Developed in support of the goals of the Education and Economic Development Act, S.C. TRAC can help students make better decisions about the courses they take. Students enrolled in a two-year institution can use the system to avoid taking too many credits that do not count toward the requirements for a specific bachelor's degree. Such students could also avoid taking too few of the right courses, which would result in the need to take additional general education courses that cost more at a four-year institution.

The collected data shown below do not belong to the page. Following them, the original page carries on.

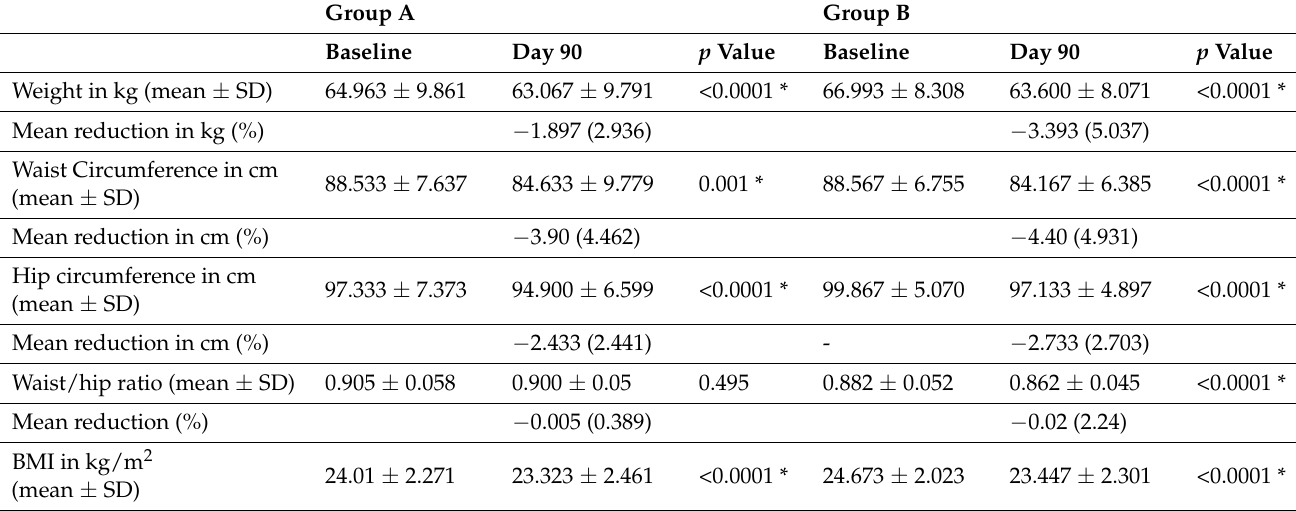
Table 2. Change in weight, waist circumference (cm), hip circumference (cm), and waist/hip ratio within the group at 90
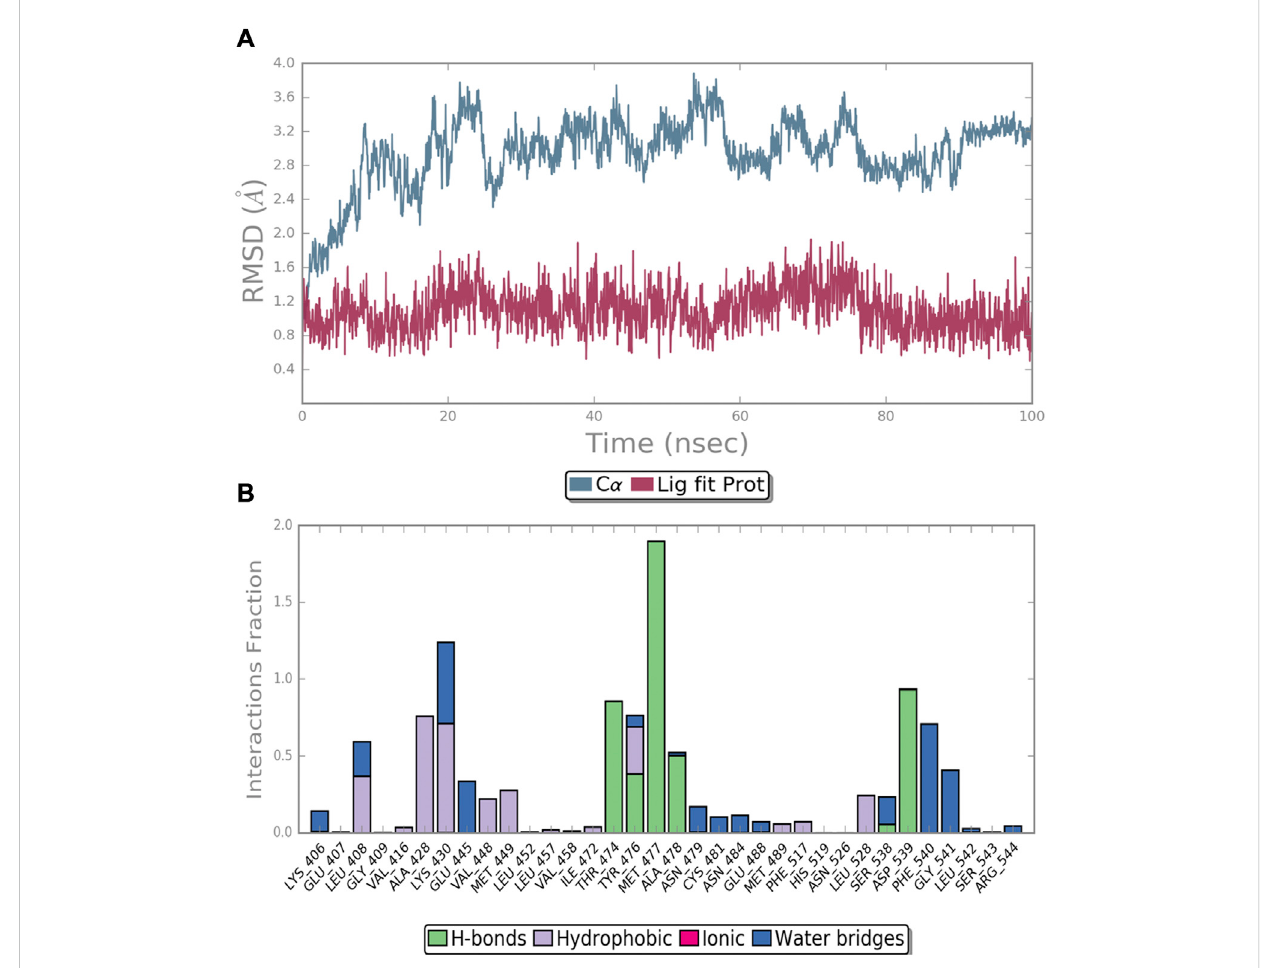
FIGURE 5 MD simulation of the BTK protein in complex with compound 4 : (A) RMSD of protein and ligand; (B) protein − ligand contacts during the simulation.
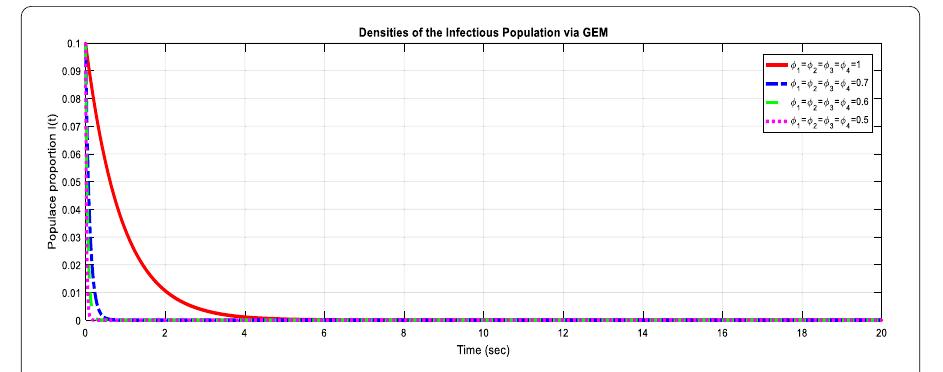
Figure 3 Dynamic of I by varying the value of φ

S.C. TRAC is already demonstrating its usefulness to students. Barbara Buckner, associate provost of Coastal Carolina University, provided one example of a student who was originally awarded a transfer credit to CCU for only three classes. A few days before S.C. TRAC was announced, the student persuaded the transfer officer that more of her coursework should be considered for transfer credit. Using the course descriptions and equivalencies provided on S.C. TRAC, the transfer officer decided to award credit for seven courses. Easy. Efficient. Up-to-date. On track.
S.C. TRAC also provides information to high school students who may be taking courses for college credit. These students can use the system to determine which dual enrollment and advanced placement courses will transfer to the college or university they plan to attend. Because information on the site is updated frequently, students have access to the most accurate and current information available.
Finally, adults with some college coursework but no degree can access the site to plan their degree completion by learning how prior coursework will transfer to degree programs at public institutions in the state. Given the fact that there are an estimated 544,000 such adults in the state, S.C. TRAC can provide these adult learners with access to an invaluable academic advising service. Free. 24/7. Online.
According to David K. Moldoff, founder and chief executive of AcademyOne, which developed S.C. TRAC, "states that develop a coordinated approach to college transfer and evaluation of prior coursework are going to be ahead of the game when it comes to work force and economic development. The investment will ultimately save money and provide improved service to citizens."
Morrison is deputy director of the S.C. Commission on Higher Education. Zuker is Chairwoman and Chief Executive of The InterTech Group, member of the Education and Economic Development Act Coordinating Council, and chair of the Medical University of South Carolina Foundation Board.